**Work to be completed**
Begin the copy at the line containing "SECTION 12: Ecological information" in the data below and end it at the line containing "Sara | | | | 12 |", keeping each line exact and leaving out pictures.

[Collected data]
****************************************
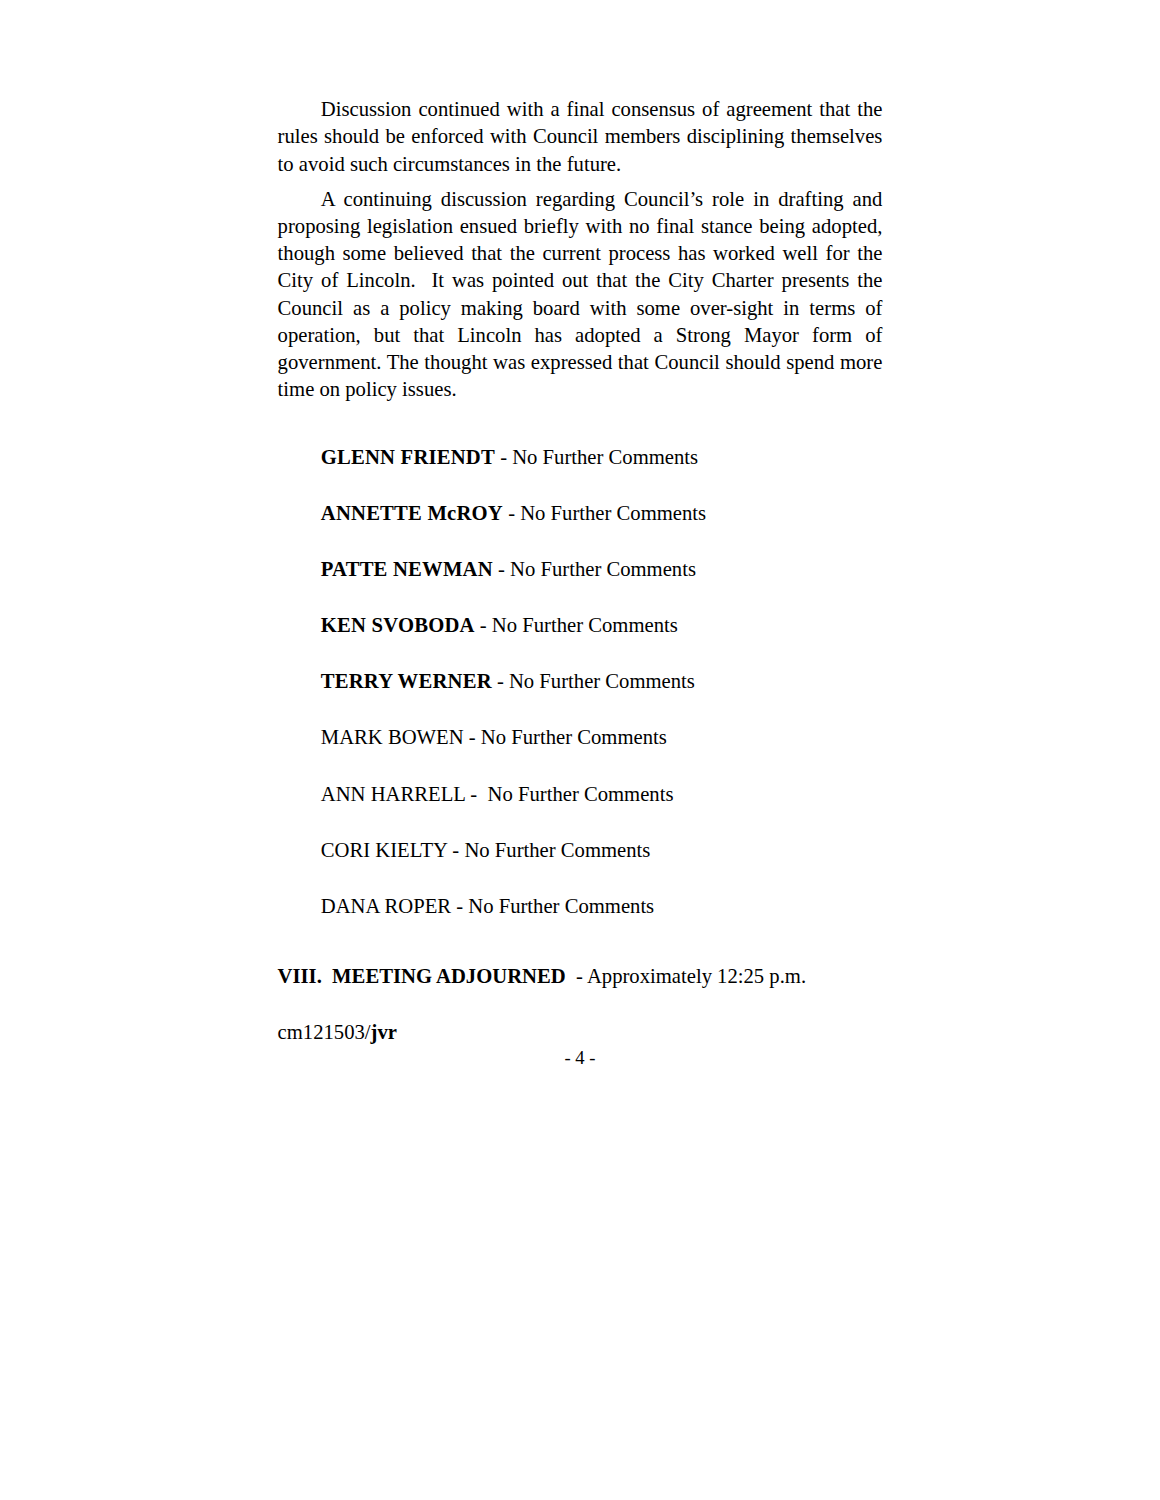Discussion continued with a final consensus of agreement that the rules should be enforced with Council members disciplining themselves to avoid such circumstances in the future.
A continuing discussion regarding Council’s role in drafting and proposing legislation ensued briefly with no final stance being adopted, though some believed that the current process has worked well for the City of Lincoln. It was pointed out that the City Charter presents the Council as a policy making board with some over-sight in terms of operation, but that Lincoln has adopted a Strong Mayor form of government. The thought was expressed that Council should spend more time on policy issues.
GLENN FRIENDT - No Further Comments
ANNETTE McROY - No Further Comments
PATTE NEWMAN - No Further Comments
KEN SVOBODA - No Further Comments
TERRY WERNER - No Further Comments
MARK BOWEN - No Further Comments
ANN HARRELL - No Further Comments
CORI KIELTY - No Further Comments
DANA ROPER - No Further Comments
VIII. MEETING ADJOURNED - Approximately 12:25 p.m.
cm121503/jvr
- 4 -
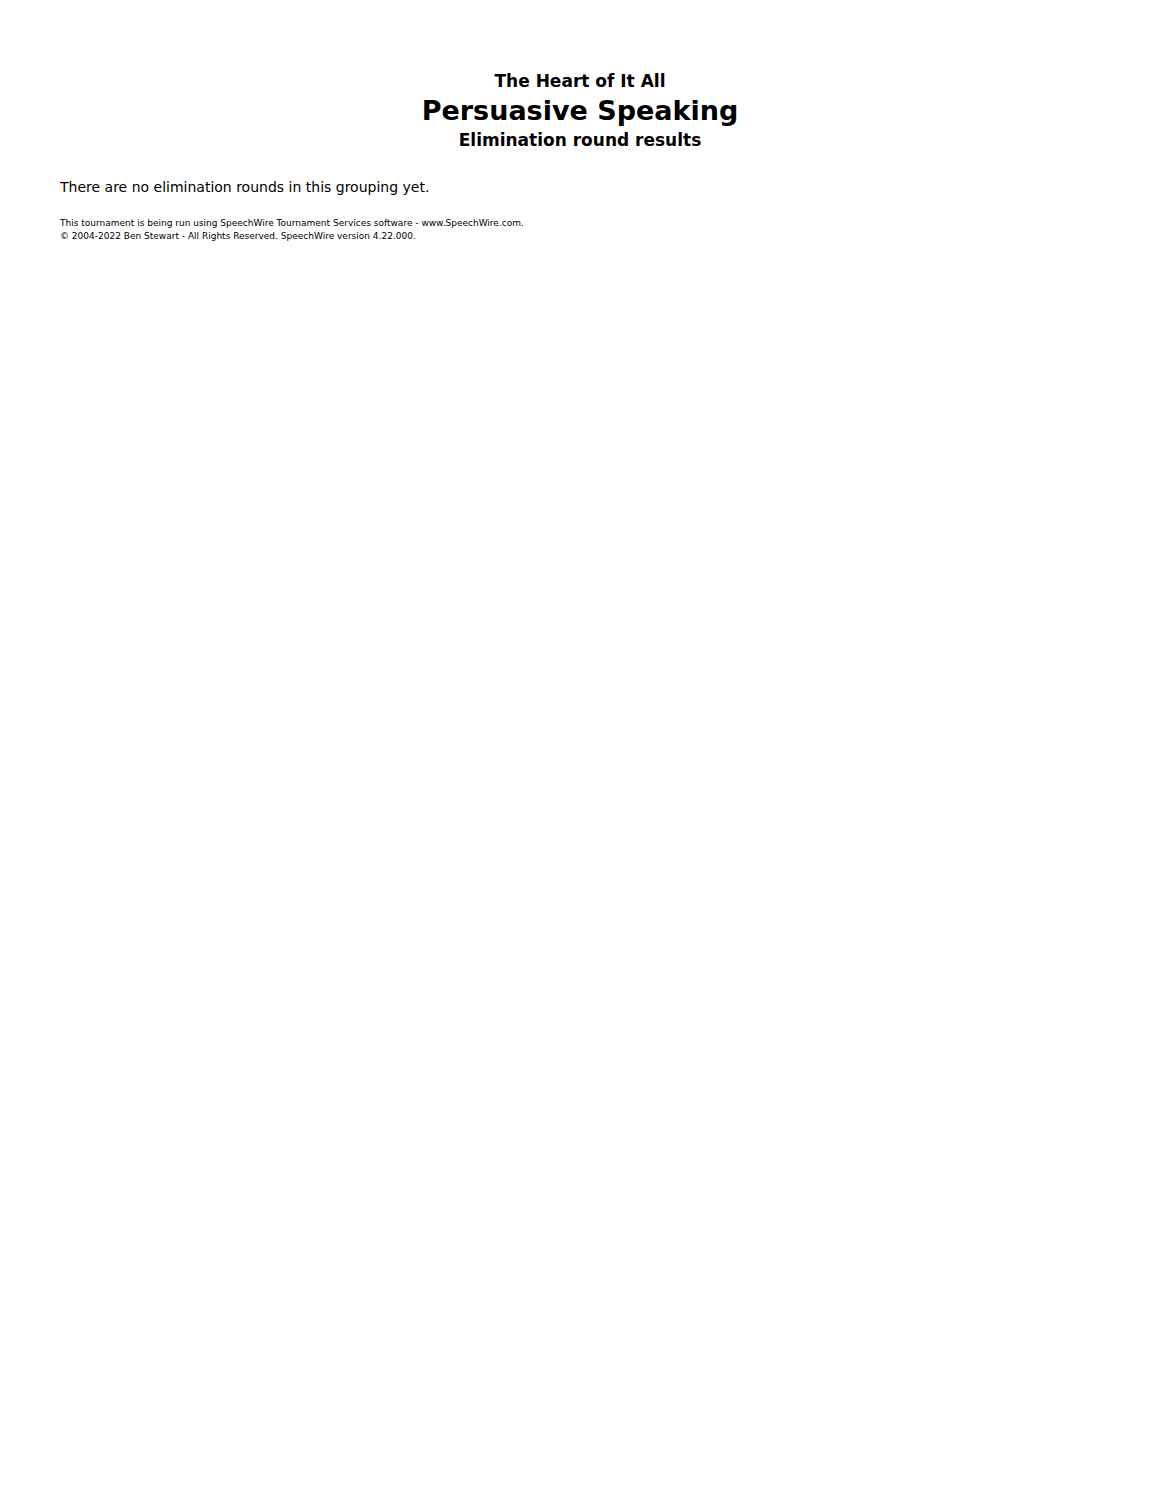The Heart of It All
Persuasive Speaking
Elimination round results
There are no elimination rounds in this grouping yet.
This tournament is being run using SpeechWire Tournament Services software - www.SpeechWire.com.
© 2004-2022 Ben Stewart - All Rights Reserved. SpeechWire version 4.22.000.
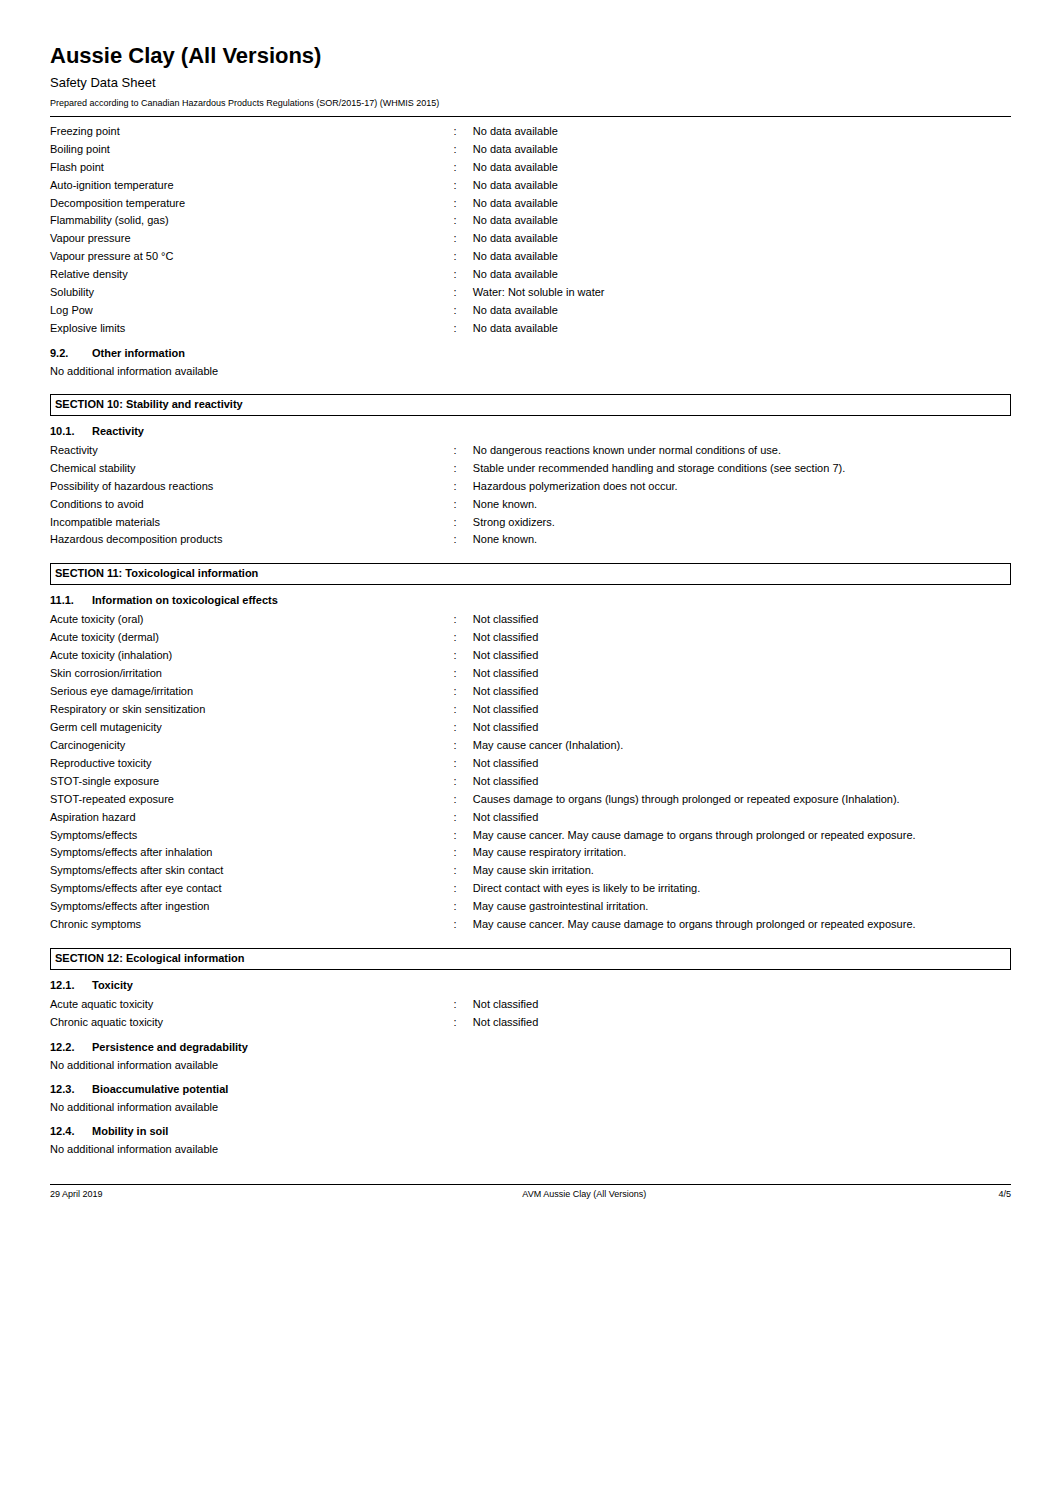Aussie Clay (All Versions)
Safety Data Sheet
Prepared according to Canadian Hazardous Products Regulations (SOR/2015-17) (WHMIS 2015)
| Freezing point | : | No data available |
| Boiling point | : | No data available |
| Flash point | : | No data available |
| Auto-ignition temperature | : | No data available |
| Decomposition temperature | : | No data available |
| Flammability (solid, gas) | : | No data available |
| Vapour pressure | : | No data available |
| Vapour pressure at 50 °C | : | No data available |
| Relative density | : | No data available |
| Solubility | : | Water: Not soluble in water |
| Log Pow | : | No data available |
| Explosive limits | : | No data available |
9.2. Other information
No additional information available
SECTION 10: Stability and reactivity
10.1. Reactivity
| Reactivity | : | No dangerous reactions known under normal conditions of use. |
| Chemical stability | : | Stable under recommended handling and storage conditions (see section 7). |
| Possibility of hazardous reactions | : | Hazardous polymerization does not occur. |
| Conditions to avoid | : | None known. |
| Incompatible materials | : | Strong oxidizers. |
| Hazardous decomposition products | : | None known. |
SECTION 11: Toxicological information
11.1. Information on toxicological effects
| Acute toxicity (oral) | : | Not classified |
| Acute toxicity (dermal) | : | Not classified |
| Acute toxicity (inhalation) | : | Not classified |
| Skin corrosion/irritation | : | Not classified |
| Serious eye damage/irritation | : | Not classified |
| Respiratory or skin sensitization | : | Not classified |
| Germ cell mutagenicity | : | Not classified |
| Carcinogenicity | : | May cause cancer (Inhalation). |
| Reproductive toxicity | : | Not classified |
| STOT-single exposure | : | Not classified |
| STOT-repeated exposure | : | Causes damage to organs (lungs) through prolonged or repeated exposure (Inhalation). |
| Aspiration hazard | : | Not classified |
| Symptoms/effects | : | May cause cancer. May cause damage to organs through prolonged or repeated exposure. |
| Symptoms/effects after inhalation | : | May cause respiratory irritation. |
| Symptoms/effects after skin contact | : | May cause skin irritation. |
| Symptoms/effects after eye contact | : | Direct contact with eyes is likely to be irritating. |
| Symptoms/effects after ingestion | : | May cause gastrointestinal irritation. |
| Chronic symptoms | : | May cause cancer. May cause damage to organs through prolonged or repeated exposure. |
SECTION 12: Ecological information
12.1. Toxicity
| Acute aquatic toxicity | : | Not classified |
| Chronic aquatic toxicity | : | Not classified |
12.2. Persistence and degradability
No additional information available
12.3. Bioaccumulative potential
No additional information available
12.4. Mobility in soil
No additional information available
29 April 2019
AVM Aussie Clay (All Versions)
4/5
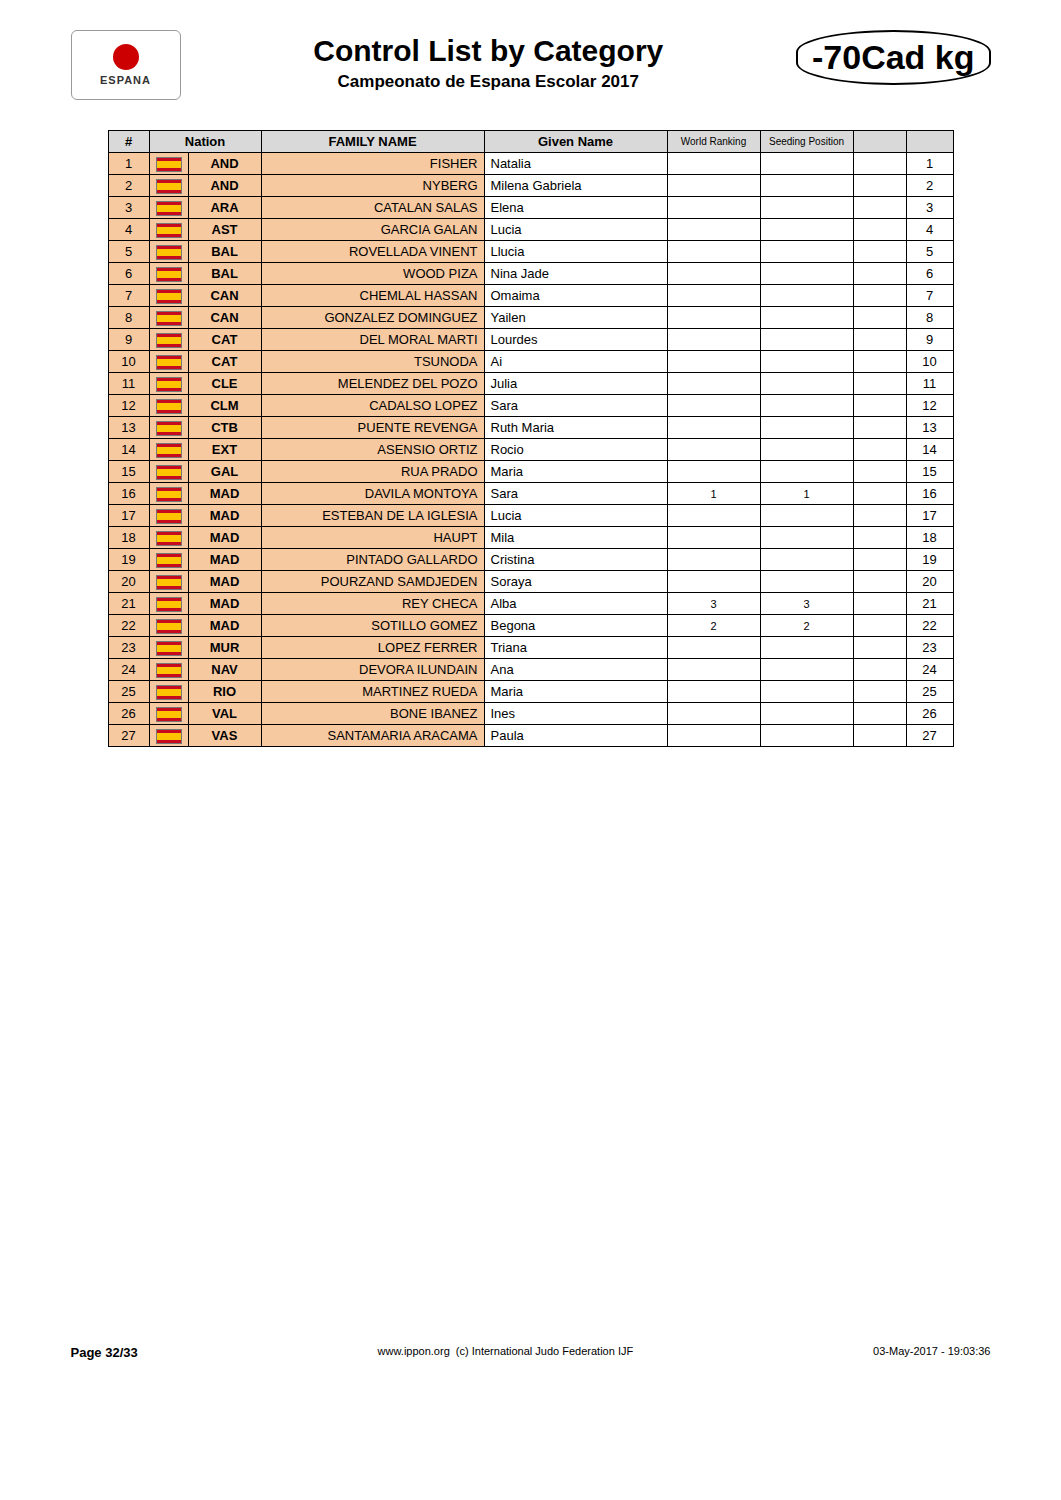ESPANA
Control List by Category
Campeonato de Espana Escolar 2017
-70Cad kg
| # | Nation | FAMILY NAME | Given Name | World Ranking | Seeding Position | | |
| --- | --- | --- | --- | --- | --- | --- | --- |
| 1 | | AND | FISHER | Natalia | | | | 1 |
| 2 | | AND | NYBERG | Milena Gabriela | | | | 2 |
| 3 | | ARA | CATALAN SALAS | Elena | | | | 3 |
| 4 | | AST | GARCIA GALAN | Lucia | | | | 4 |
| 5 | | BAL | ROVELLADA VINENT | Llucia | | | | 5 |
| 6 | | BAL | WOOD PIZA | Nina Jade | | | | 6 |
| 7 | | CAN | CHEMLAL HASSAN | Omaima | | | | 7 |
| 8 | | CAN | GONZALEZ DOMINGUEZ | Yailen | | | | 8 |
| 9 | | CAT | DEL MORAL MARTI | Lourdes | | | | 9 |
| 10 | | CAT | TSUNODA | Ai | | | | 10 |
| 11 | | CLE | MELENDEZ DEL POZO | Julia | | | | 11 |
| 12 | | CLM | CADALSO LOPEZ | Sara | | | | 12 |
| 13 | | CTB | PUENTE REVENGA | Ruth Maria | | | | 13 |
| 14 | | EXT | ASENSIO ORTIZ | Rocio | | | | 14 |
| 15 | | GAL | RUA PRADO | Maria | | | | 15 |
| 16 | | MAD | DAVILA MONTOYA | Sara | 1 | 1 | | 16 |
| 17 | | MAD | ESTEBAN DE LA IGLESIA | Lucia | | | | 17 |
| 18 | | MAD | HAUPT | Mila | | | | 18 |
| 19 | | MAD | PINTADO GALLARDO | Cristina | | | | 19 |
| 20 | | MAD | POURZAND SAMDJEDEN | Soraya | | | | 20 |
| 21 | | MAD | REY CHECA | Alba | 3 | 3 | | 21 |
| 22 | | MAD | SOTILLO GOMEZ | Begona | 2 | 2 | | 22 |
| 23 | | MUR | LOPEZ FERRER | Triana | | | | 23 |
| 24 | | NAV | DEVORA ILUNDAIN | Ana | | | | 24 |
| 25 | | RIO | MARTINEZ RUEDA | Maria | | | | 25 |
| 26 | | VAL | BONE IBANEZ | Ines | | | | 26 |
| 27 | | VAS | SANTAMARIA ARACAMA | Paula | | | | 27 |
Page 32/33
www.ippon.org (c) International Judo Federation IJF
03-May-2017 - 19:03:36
****************************************
**Finished task**
SECTION 12: Ecological information
12.1. Toxicity
| Acute aquatic toxicity | : | Not classified |
| Chronic aquatic toxicity | : | Not classified |
12.2. Persistence and degradability
No additional information available
12.3. Bioaccumulative potential
No additional information available
12.4. Mobility in soil
No additional information available
29 April 2019
AVM Aussie Clay (All Versions)
4/5
ESPANA
Control List by Category
Campeonato de Espana Escolar 2017
-70Cad kg
| # | Nation | FAMILY NAME | Given Name | World Ranking | Seeding Position | | |
| --- | --- | --- | --- | --- | --- | --- | --- |
| 1 | | AND | FISHER | Natalia | | | | 1 |
| 2 | | AND | NYBERG | Milena Gabriela | | | | 2 |
| 3 | | ARA | CATALAN SALAS | Elena | | | | 3 |
| 4 | | AST | GARCIA GALAN | Lucia | | | | 4 |
| 5 | | BAL | ROVELLADA VINENT | Llucia | | | | 5 |
| 6 | | BAL | WOOD PIZA | Nina Jade | | | | 6 |
| 7 | | CAN | CHEMLAL HASSAN | Omaima | | | | 7 |
| 8 | | CAN | GONZALEZ DOMINGUEZ | Yailen | | | | 8 |
| 9 | | CAT | DEL MORAL MARTI | Lourdes | | | | 9 |
| 10 | | CAT | TSUNODA | Ai | | | | 10 |
| 11 | | CLE | MELENDEZ DEL POZO | Julia | | | | 11 |
| 12 | | CLM | CADALSO LOPEZ | Sara | | | | 12 |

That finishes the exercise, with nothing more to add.